** Opening Supplied information block **

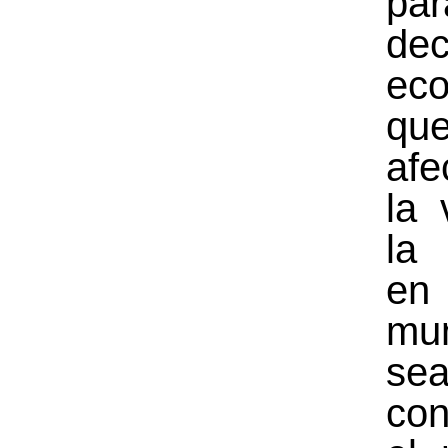
par
dec
ec
qu
af
la 
la
en 
mu
s
con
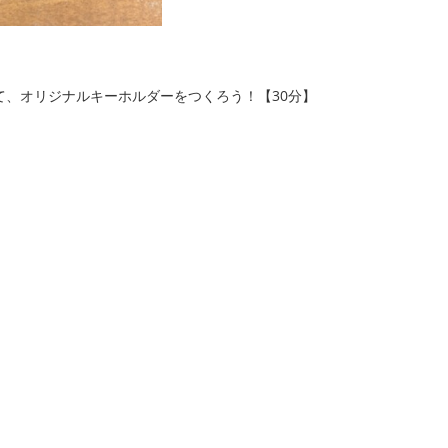
て、オリジナルキーホルダーをつくろう！【30分】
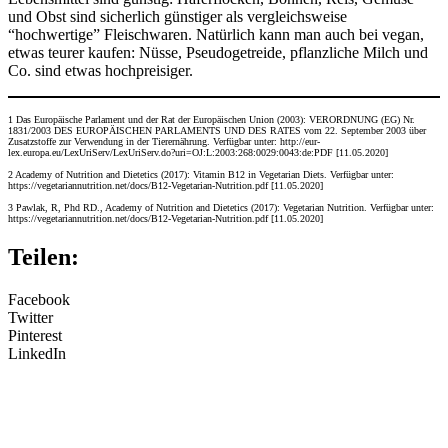
und Obst sind sicherlich günstiger als vergleichsweise
“hochwertige” Fleischwaren. Natürlich kann man auch bei vegan,
etwas teurer kaufen: Nüsse, Pseudogetreide, pflanzliche Milch und
Co. sind etwas hochpreisiger.
1 Das Europäische Parlament und der Rat der Europäischen Union (2003): VERORDNUNG (EG) Nr.
1831/2003 DES EUROPÄISCHEN PARLAMENTS UND DES RATES vom 22. September 2003 über
Zusatzstoffe zur Verwendung in der Tierernährung. Verfügbar unter: http://eur-
lex.europa.eu/LexUriServ/LexUriServ.do?uri=OJ:L:2003:268:0029:0043:de:PDF [11.05.2020]
2 Academy of Nutrition and Dietetics (2017): Vitamin B12 in Vegetarian Diets. Verfügbar unter:
https://vegetariannutrition.net/docs/B12-Vegetarian-Nutrition.pdf [11.05.2020]
3 Pawlak, R, Phd RD., Academy of Nutrition and Dietetics (2017): Vegetarian Nutrition. Verfügbar unter:
https://vegetariannutrition.net/docs/B12-Vegetarian-Nutrition.pdf [11.05.2020]
Teilen:
Facebook
Twitter
Pinterest
LinkedIn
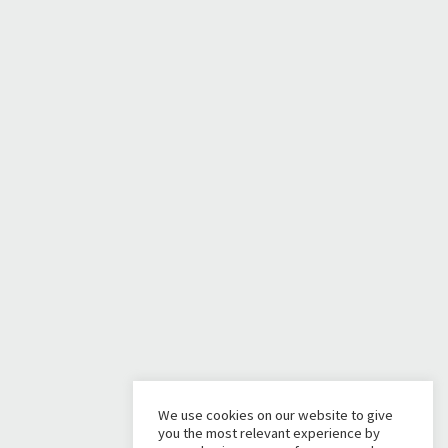
We use cookies on our website to give
you the most relevant experience by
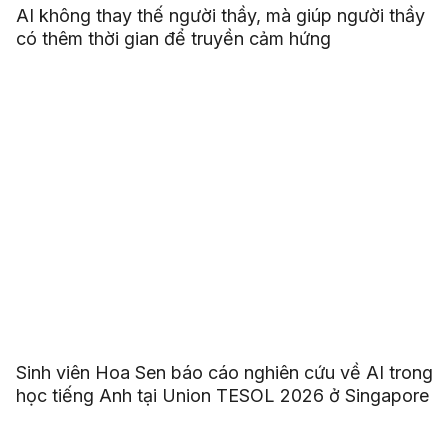
AI không thay thế người thầy, mà giúp người thầy
có thêm thời gian để truyền cảm hứng
Sinh viên Hoa Sen báo cáo nghiên cứu về AI trong
học tiếng Anh tại Union TESOL 2026 ở Singapore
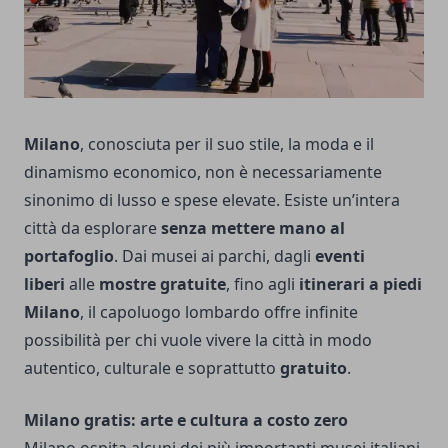
Milano
, conosciuta per il suo stile, la moda e il
dinamismo economico, non è necessariamente
sinonimo di lusso e spese elevate. Esiste un’intera
città da esplorare
senza mettere mano al
portafoglio
. Dai musei ai parchi, dagli
eventi
liberi
alle
mostre gratuite
, fino agli
itinerari a piedi
Milano
, il capoluogo lombardo offre infinite
possibilità per chi vuole vivere la città in modo
autentico, culturale e soprattutto
gratuito
.
Milano gratis: arte e cultura a costo zero
Milano ospita alcuni dei più importanti musei italiani,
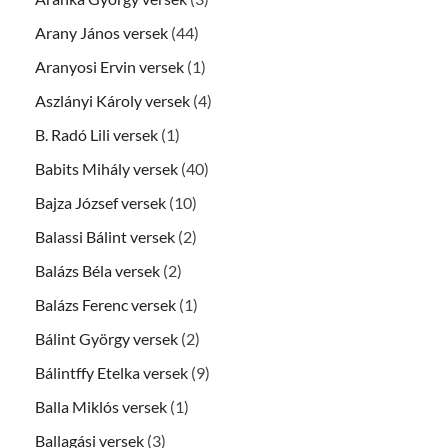
Arany János versek
(44)
Aranyosi Ervin versek
(1)
Aszlányi Károly versek
(4)
B. Radó Lili versek
(1)
Babits Mihály versek
(40)
Bajza József versek
(10)
Balassi Bálint versek
(2)
Balázs Béla versek
(2)
Balázs Ferenc versek
(1)
Bálint György versek
(2)
Bálintffy Etelka versek
(9)
Balla Miklós versek
(1)
Ballagási versek
(3)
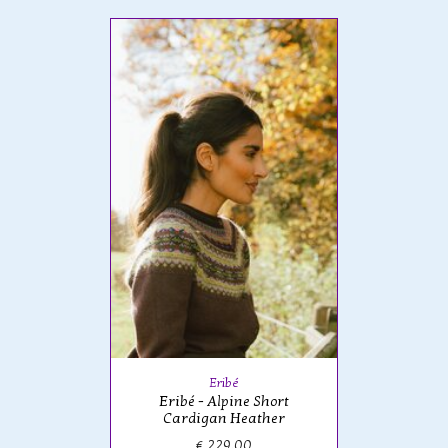
Eribé
Eribé - Alpine Short
Cardigan Heather
€ 229,00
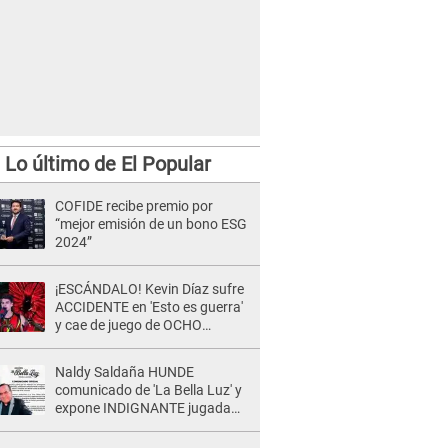
Lo último de El Popular
COFIDE recibe premio por
“mejor emisión de un bono ESG
2024”
¡ESCÁNDALO! Kevin Díaz sufre
ACCIDENTE en 'Esto es guerra'
y cae de juego de OCHO
METROS de altura: "La
colchoneta se rompe..."
Naldy Saldaña HUNDE
comunicado de 'La Bella Luz' y
expone INDIGNANTE jugada
para DEFENDER a director:
"Que he tenido algo..."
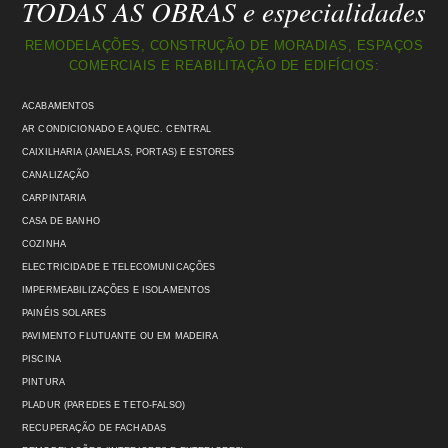
TODAS AS OBRAS e especialidades
REMODELAÇÕES, CONSTRUÇÃO DE MORADIAS, ESPAÇOS
COMERCIAIS E REABILITAÇÃO DE EDIFÍCIOS:
ACABAMENTOS
AR CONDICIONADO E AQUEC. CENTRAL
CAIXILHARIA (JANELAS, PORTAS) E ESTORES
CANALIZAÇÃO
CARPINTARIA
CASA DE BANHO
COZINHA
ELECTRICIDADE E TELECOMUNICAÇÕES
IMPERMEABILIZAÇÕES E ISOLAMENTOS
PAINÉIS SOLARES
PAVIMENTO FLUTUANTE OU EM MADEIRA
PISCINA
PINTURA
PLADUR (PAREDES E TETO-FALSO)
RECUPERAÇÃO DE FACHADAS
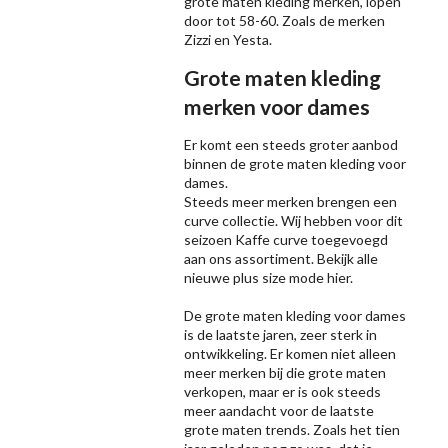
grote maten kleding merken, lopen
door tot 58-60. Zoals de merken
Zizzi
en Yesta.
Grote maten kleding
merken voor dames
Er komt een steeds groter aanbod
binnen de grote maten kleding voor
dames.
Steeds meer merken brengen een
curve collectie. Wij hebben voor dit
seizoen
Kaffe
curve toegevoegd
aan ons assortiment. Bekijk alle
nieuwe
plus size mode
hier.
De grote maten kleding voor dames
is de laatste jaren, zeer sterk in
ontwikkeling. Er komen niet alleen
meer merken bij die grote maten
verkopen, maar er is ook steeds
meer aandacht voor de laatste
grote maten trends. Zoals het tien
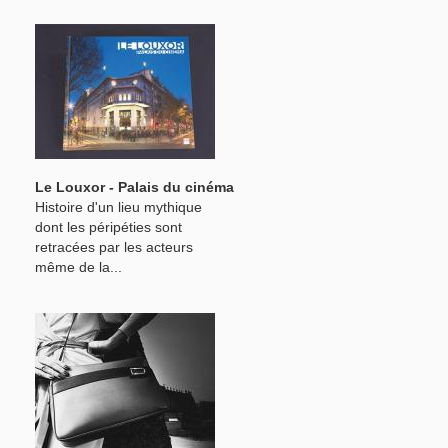
Le Louxor - Palais du cinéma
Histoire d'un lieu mythique
dont les péripéties sont
retracées par les acteurs
même de la...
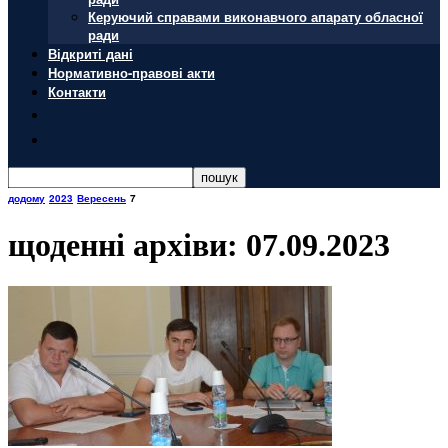
Керуючий справами виконавчого апарату обласної
ради
Відкриті дані
Нормативно-правові акти
Контакти
додому
2023
Вересень
7
щоденні архіви: 07.09.2023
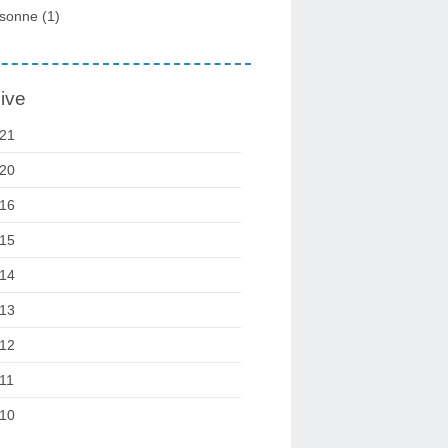
sonne
(1)
ive
21
20
16
15
14
13
12
11
10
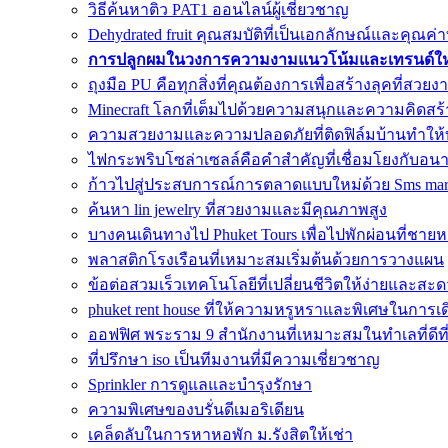
วิธีค้นหาติว PAT1 ออนไลน์ผู้เชี่ยวชาญ
Dehydrated fruit คุณสมบัติที่เป็นเอกลักษณ์และคุณ
การปลูกผมในวงการความงามแนวโน้มและเทรนด์ใหม
ถุงมือ PU คือทุกสิ่งที่คุณต้องการเพื่อสร้างลุคที่สวยง
Minecraft โลกที่เต็มไปด้วยความสนุกและความคิดสร้
ความสวยงามและความปลอดภัยที่ติดฟิล์มบ้านทำให้
ไฟกระพริบโซล่าเซลล์คือคำสำคัญที่เชื่อมโยงกับอน
ก้าวไปสู่ประสบการณ์การตลาดแบบใหม่ด้วย Sms mar
ค้นหา lin jewelry ที่สวยงามและมีคุณภาพสูง
บางคนเดินทางไป Phuket Tours เพื่อไปพักผ่อนที่ชาย
พลาสติกโรงเรือนที่เหมาะสมเริ่มต้นด้วยการวางแผน
ข้อต่อสวมเร็วเทคโนโลยีที่เปลี่ยนชีวิตให้ง่ายและส
phuket rent house ที่ให้ความหรูหราและพิเศษในการเด
ออฟฟิศ พระราม 9 สำนักงานที่เหมาะสมในทำเลที่ดีที่
ที่ปรึกษา iso เป็นทีมงานที่มีความเชี่ยวชาญ
Sprinkler การดูแลและบำรุงรักษา
ความพิเศษของบรั่นดีเมอริเดียน
เคล็ดลับในการหาหอพัก ม.รังสิตให้เช่า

** Closing Supplied information block **

Work request
Please copy the text from all of the material above line for line without changing anything, and leave the pictures out of your answer.

Exercise response
par
dec
ec
qu
af
la 
la
en 
mu
s
con
て、オリジナルキーホルダーをつくろう！【30分】
und Obst sind sicherlich günstiger als vergleichsweise
“hochwertige” Fleischwaren. Natürlich kann man auch bei vegan,
etwas teurer kaufen: Nüsse, Pseudogetreide, pflanzliche Milch und
Co. sind etwas hochpreisiger.
1 Das Europäische Parlament und der Rat der Europäischen Union (2003): VERORDNUNG (EG) Nr.
1831/2003 DES EUROPÄISCHEN PARLAMENTS UND DES RATES vom 22. September 2003 über
Zusatzstoffe zur Verwendung in der Tierernährung. Verfügbar unter: http://eur-
lex.europa.eu/LexUriServ/LexUriServ.do?uri=OJ:L:2003:268:0029:0043:de:PDF [11.05.2020]
2 Academy of Nutrition and Dietetics (2017): Vitamin B12 in Vegetarian Diets. Verfügbar unter:
https://vegetariannutrition.net/docs/B12-Vegetarian-Nutrition.pdf [11.05.2020]
3 Pawlak, R, Phd RD., Academy of Nutrition and Dietetics (2017): Vegetarian Nutrition. Verfügbar unter:
https://vegetariannutrition.net/docs/B12-Vegetarian-Nutrition.pdf [11.05.2020]
Teilen:
Facebook
Twitter
Pinterest
LinkedIn
We use cookies on our website to give
you the most relevant experience by
AI không thay thế người thầy, mà giúp người thầy
có thêm thời gian để truyền cảm hứng
Sinh viên Hoa Sen báo cáo nghiên cứu về AI trong
học tiếng Anh tại Union TESOL 2026 ở Singapore
Milano
, conosciuta per il suo stile, la moda e il
dinamismo economico, non è necessariamente
sinonimo di lusso e spese elevate. Esiste un’intera
città da esplorare
senza mettere mano al
portafoglio
. Dai musei ai parchi, dagli
eventi
liberi
alle
mostre gratuite
, fino agli
itinerari a piedi
Milano
, il capoluogo lombardo offre infinite
possibilità per chi vuole vivere la città in modo
autentico, culturale e soprattutto
gratuito
.
Milano gratis: arte e cultura a costo zero
Milano ospita alcuni dei più importanti musei italiani,
Arany János versek
(44)
Aranyosi Ervin versek
(1)
Aszlányi Károly versek
(4)
B. Radó Lili versek
(1)
Babits Mihály versek
(40)
Bajza József versek
(10)
Balassi Bálint versek
(2)
Balázs Béla versek
(2)
Balázs Ferenc versek
(1)
Bálint György versek
(2)
Bálintffy Etelka versek
(9)
Balla Miklós versek
(1)
Ballagási versek
(3)
Eribé
Eribé - Alpine Short
Cardigan Heather
€ 229,00
Lo último de El Popular
COFIDE recibe premio por
“mejor emisión de un bono ESG
2024”
¡ESCÁNDALO! Kevin Díaz sufre
ACCIDENTE en 'Esto es guerra'
y cae de juego de OCHO
METROS de altura: "La
colchoneta se rompe..."
Naldy Saldaña HUNDE
comunicado de 'La Bella Luz' y
expone INDIGNANTE jugada
para DEFENDER a director:
"Que he tenido algo..."
TODAS AS OBRAS e especialidades
REMODELAÇÕES, CONSTRUÇÃO DE MORADIAS, ESPAÇOS
COMERCIAIS E REABILITAÇÃO DE EDIFÍCIOS:
ACABAMENTOS
AR CONDICIONADO E AQUEC. CENTRAL
CAIXILHARIA (JANELAS, PORTAS) E ESTORES
CANALIZAÇÃO
CARPINTARIA
CASA DE BANHO
COZINHA
ELECTRICIDADE E TELECOMUNICAÇÕES
IMPERMEABILIZAÇÕES E ISOLAMENTOS
PAINÉIS SOLARES
PAVIMENTO FLUTUANTE OU EM MADEIRA
PISCINA
PINTURA
PLADUR (PAREDES E TETO-FALSO)
RECUPERAÇÃO DE FACHADAS
grote maten kleding merken, lopen
door tot 58-60. Zoals de merken
Zizzi
en Yesta.
Grote maten kleding
merken voor dames
Er komt een steeds groter aanbod
binnen de grote maten kleding voor
dames.
Steeds meer merken brengen een
curve collectie. Wij hebben voor dit
seizoen
Kaffe
curve toegevoegd
aan ons assortiment. Bekijk alle
nieuwe
plus size mode
hier.
De grote maten kleding voor dames
is de laatste jaren, zeer sterk in
ontwikkeling. Er komen niet alleen
meer merken bij die grote maten
verkopen, maar er is ook steeds
meer aandacht voor de laatste
grote maten trends. Zoals het tien
Le Louxor - Palais du cinéma
Histoire d'un lieu mythique
dont les péripéties sont
retracées par les acteurs
même de la...
Керуючий справами виконавчого апарату обласної
ради
Відкриті дані
Нормативно-правові акти
Контакти
додому
2023
Вересень
7
щоденні архіви: 07.09.2023
sonne
(1)
ive
21
20
16
15
14
13
12
11
10
วิธีค้นหาติว PAT1 ออนไลน์ผู้เชี่ยวชาญ
Dehydrated fruit คุณสมบัติที่เป็นเอกลักษณ์และคุณ
การปลูกผมในวงการความงามแนวโน้มและเทรนด์ใหม
ถุงมือ PU คือทุกสิ่งที่คุณต้องการเพื่อสร้างลุคที่สวยง
Minecraft โลกที่เต็มไปด้วยความสนุกและความคิดสร้
ความสวยงามและความปลอดภัยที่ติดฟิล์มบ้านทำให้
ไฟกระพริบโซล่าเซลล์คือคำสำคัญที่เชื่อมโยงกับอน
ก้าวไปสู่ประสบการณ์การตลาดแบบใหม่ด้วย Sms mar
ค้นหา lin jewelry ที่สวยงามและมีคุณภาพสูง
บางคนเดินทางไป Phuket Tours เพื่อไปพักผ่อนที่ชาย
พลาสติกโรงเรือนที่เหมาะสมเริ่มต้นด้วยการวางแผน
ข้อต่อสวมเร็วเทคโนโลยีที่เปลี่ยนชีวิตให้ง่ายและส
phuket rent house ที่ให้ความหรูหราและพิเศษในการเด
ออฟฟิศ พระราม 9 สำนักงานที่เหมาะสมในทำเลที่ดีที่
ที่ปรึกษา iso เป็นทีมงานที่มีความเชี่ยวชาญ
Sprinkler การดูแลและบำรุงรักษา
ความพิเศษของบรั่นดีเมอริเดียน
เคล็ดลับในการหาหอพัก ม.รังสิตให้เช่า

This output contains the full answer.